(Items listed in a dataset)
####
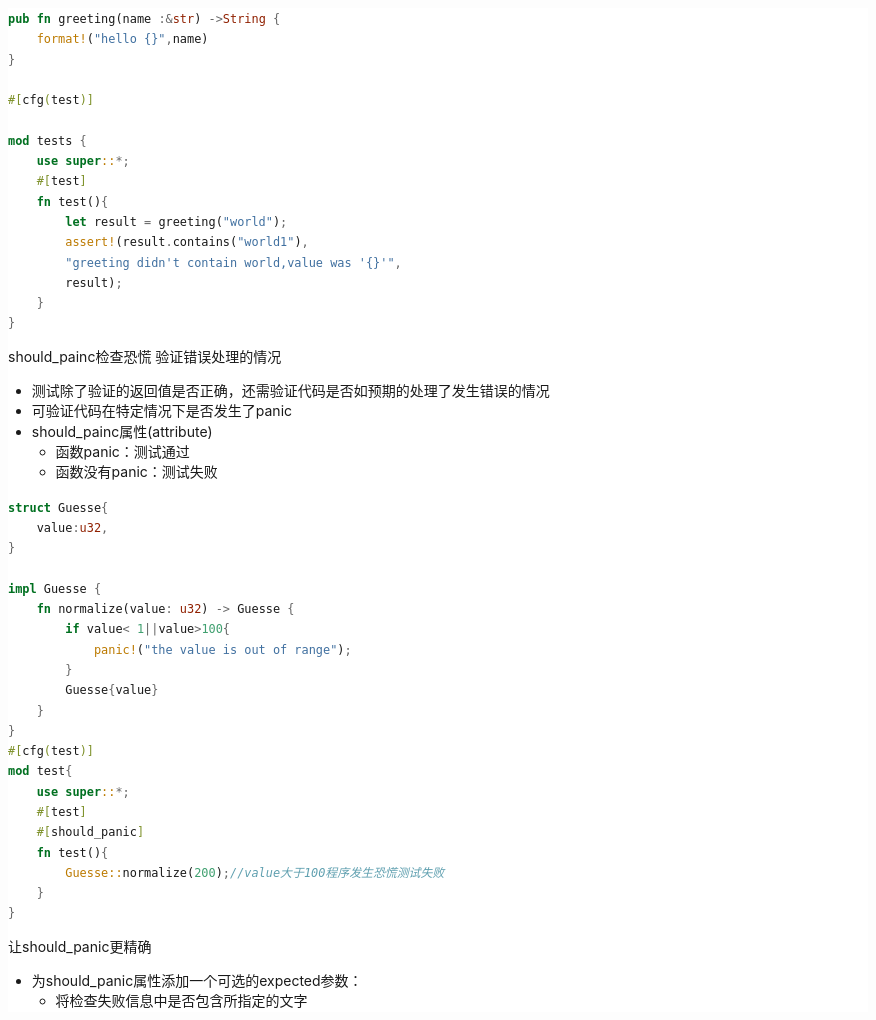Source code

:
 ```rust
pub fn greeting(name :&str) ->String {
    format!("hello {}",name)
}

#[cfg(test)]

mod tests {
    use super::*;
    #[test]
    fn test(){
        let result = greeting("world");
        assert!(result.contains("world1"),
        "greeting didn't contain world,value was '{}'",
        result);
    }
}
```

should_painc检查恐慌
验证错误处理的情况
+ 测试除了验证的返回值是否正确，还需验证代码是否如预期的处理了发生错误的情况
+ 可验证代码在特定情况下是否发生了panic
+ should_painc属性(attribute)
    + 函数panic：测试通过
    + 函数没有panic：测试失败
```rust
struct Guesse{
    value:u32,
}

impl Guesse {
    fn normalize(value: u32) -> Guesse {
        if value< 1||value>100{
            panic!("the value is out of range");
        }
        Guesse{value}
    }
}
#[cfg(test)]
mod test{
    use super::*;
    #[test]
    #[should_panic]
    fn test(){
        Guesse::normalize(200);//value大于100程序发生恐慌测试失败
    }
}
```

让should_panic更精确
+ 为should_panic属性添加一个可选的expected参数：
    + 将检查失败信息中是否包含所指定的文字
####
● **AIM OF THE EXERCISE**:
Line by line, restate the data above exactly as it stands, minus the pictures.

● **RESULT OF THE TASK**:
Source code

:
 ```rust
pub fn greeting(name :&str) ->String {
    format!("hello {}",name)
}

#[cfg(test)]

mod tests {
    use super::*;
    #[test]
    fn test(){
        let result = greeting("world");
        assert!(result.contains("world1"),
        "greeting didn't contain world,value was '{}'",
        result);
    }
}
```

should_painc检查恐慌
验证错误处理的情况
+ 测试除了验证的返回值是否正确，还需验证代码是否如预期的处理了发生错误的情况
+ 可验证代码在特定情况下是否发生了panic
+ should_painc属性(attribute)
    + 函数panic：测试通过
    + 函数没有panic：测试失败
```rust
struct Guesse{
    value:u32,
}

impl Guesse {
    fn normalize(value: u32) -> Guesse {
        if value< 1||value>100{
            panic!("the value is out of range");
        }
        Guesse{value}
    }
}
#[cfg(test)]
mod test{
    use super::*;
    #[test]
    #[should_panic]
    fn test(){
        Guesse::normalize(200);//value大于100程序发生恐慌测试失败
    }
}
```

让should_panic更精确
+ 为should_panic属性添加一个可选的expected参数：
    + 将检查失败信息中是否包含所指定的文字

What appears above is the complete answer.